Electrospun Nanofiber Meshes for the Repair of Bone Defects
Joel D. Boerckel, Georgia Institute of Technology
Fracture nonunion is a frequent clinical problem, with more than 500,000 grafting
procedures performed annually in the U.S. alone. In an attempt to solve this problem, tissue engineering research has focused on therapeutic strategies involving the delivery of biological agents along with biodegradable scaffolds. Electrospun nanofiber meshes are a unique type of scaffold that possesses structural features that scale-wise resemble the extracellular matrix.
They may be useful as a membrane to guide bone regeneration by host cells or as a delivery vehicle for exogenous cells in vivo. In order to identify conditions that best support osteoprogenitor cells bridging the defect, the mesh structure and composition can be modified to enhance cellular migration and osteogenic differentiation.
Recently it has been demonstrated that the triple-helical collagen mimetic peptide, glycine-phenylalanine-hydroxyproline-glycine-glutamate-arginine (GFOGER), enhances adhesion and osteogenic differentiation of progenitor cells by its interaction with the α2β1 integrin.
In addition, studies have shown that nanofiber alignment affects cellular morphology, proliferation and migration, as well as matrix deposition.

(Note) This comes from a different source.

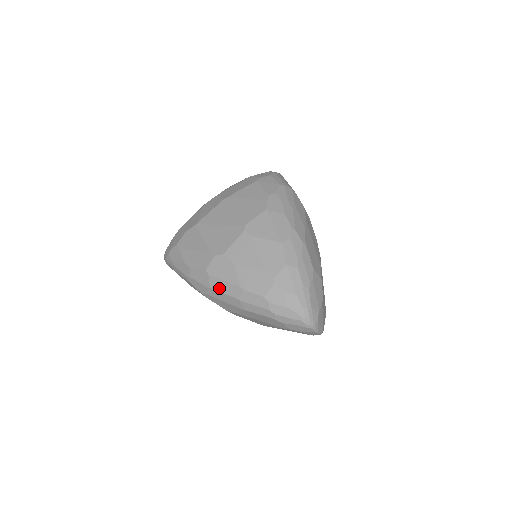
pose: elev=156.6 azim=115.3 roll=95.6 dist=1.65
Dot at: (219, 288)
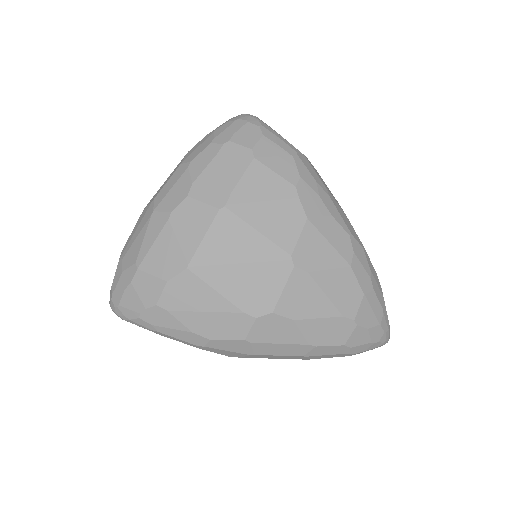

Recombinant human bone morphogenetic protein-2 (rhBMP-2) and rhBMP-7 have been
approved for the treatment of certain fractures, oral-maxillofacial applications and spinal fusion.
Currently, these osteoinductive proteins are delivered in solution on a purified type I collagen matrix. Due to this bolus delivery of BMPs, high doses (3.5 – 12 mg) are required for obtaining a substantial healing response. The high doses have resulted in an increased cost and complications arising due to diffusion of the BMP away from the defect site. Numerous sustained delivery vehicles are being developed to improve protein pharmacokinetics in vivo. Spatial regulation of the protein is also important to maximize efficacy and minimize side effects.